A Simple Script to Index Markdown Content with Algolia
I decided to explore how I can make my blog more discoverable using Algolia. In this post, I’ll share a simple script that indexes my markdown content and sends it to Algolia.
The Challenge
Algolia has a limit of 10KB per record, which means we need to find ways to parse and transform our markdown content into manageable chunks. This is where this script comes in – it takes care of splitting sections and indexing data for search engines like Algolia.
How It Works
The script uses Deno as a runtime and node.js libraries to read and parse markdown files.

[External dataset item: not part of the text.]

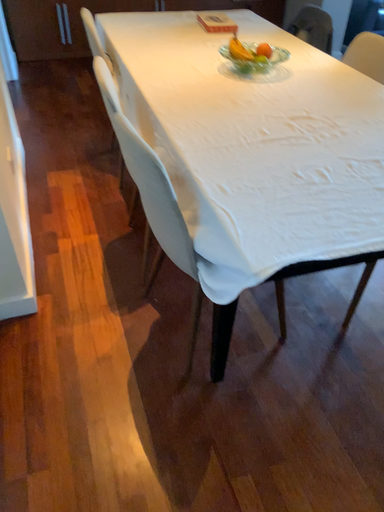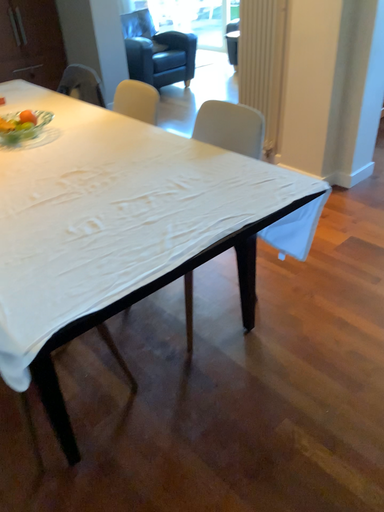
Question: How did the camera likely rotate when shooting the video?

Choices:
 (A) rotated right
 (B) rotated left

Answer: (A)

It splits content into sections, sanitizes text, and indexes data in the index.json
format I decided to use.
This script can be adapted to work on other websites or with different types of content.
The script
// deno run -A tools/indexer.ts
// 2024-10-27 to generate the index.json
import { writeFileSync, readFileSync } from 'node:fs';
import { join } from 'node:path';
import { Buffer } from 'node:buffer';
const regexp = /^#+/;
type Article = {
visibility: boolean;
categories: string[];
links: string[];
author: string;
initials: string;
date: string;
color: string;
company: string;
metaDescription: string;
metaKeywords: string;
title: string;
subtitle: string;
text: string;
url: string;
tags: { icon: string; text: string }[];
};
type Section = {
title: string;
description: string;
metaDescription: string;
metaKeywords: string;
items: Article[];
};
function sanitize(txt: string) {
return txt
.replace(/\s+/g, ' ')
.replace(/[\n\t\r]+/g, ' ')
.trim();
}
const sections = [
'web-projects',
'misc-projects',
'tutorials',
'security',
'devops'
];
const langs = ['en', 'fr'];
const indexes: {
slug: string;
content: string;
categories: string[];
date: string;
metaDescription: string;
metaKeywords: string;
}[] = [];
const data: Record<string, Record<string, Section>> = {
en: JSON.parse(readFileSync('./db/en.json', 'utf8')),
fr: JSON.parse(readFileSync('./db/fr.json', 'utf8'))
};
for (const section of sections) {
for (const lang of langs) {
Object.values(data[lang][section].items).forEach((item) => {
if (item.visibility === false) return;
const content = readFileSync(
join('.', 'public', 'content', section, item.url, `${lang}.md`),
'utf-8'
);
if (Buffer.from(content).byteLength >= 10000) {
const markdown_section: string[] = [];
const lines = content.split('\n');
let section_content: string = '';
for (const line of lines) {
if (line.match(regexp)) {
if (section_content.length > 0) {
markdown_section.push(section_content);
section_content = '';
}
}
const sanitized_line = line;
if (sanitized_line.length > 0) {
section_content += sanitized_line + ' ';
}
}
for (const split_section of markdown_section) {
if (Buffer.from(split_section).byteLength >= 10000) {
const sanitized = sanitize(split_section);
const split_in_half: string[] = [
sanitized.substring(0, sanitized.length / 2),
sanitized.substring(sanitized.length / 2)
];
for (const half of split_in_half) {
indexes.push({
slug: `/${lang}/${section}/${item.url}`,
content: half,
categories: item.categories,
date: item.date,
metaDescription: item.metaDescription,
metaKeywords: item.metaKeywords
});
}
} else {
indexes.push({
slug: `/${lang}/${section}/${item.url}`,
content: sanitize(split_section),
categories: item.categories,
date: item.date,
metaDescription: item.metaDescription,
metaKeywords: item.metaKeywords
});
}
}
} else {
indexes.push({
slug: `/${lang}/${section}/${item.url}`,
content: sanitize(content),
categories: item.categories,
date: item.date,
metaDescription: item.metaDescription,
metaKeywords: item.metaKeywords
});
}
});
}
}
writeFileSync('./index.json', JSON.stringify(indexes, null, 2));
Feel free to adjust the content according to your needs and writing style!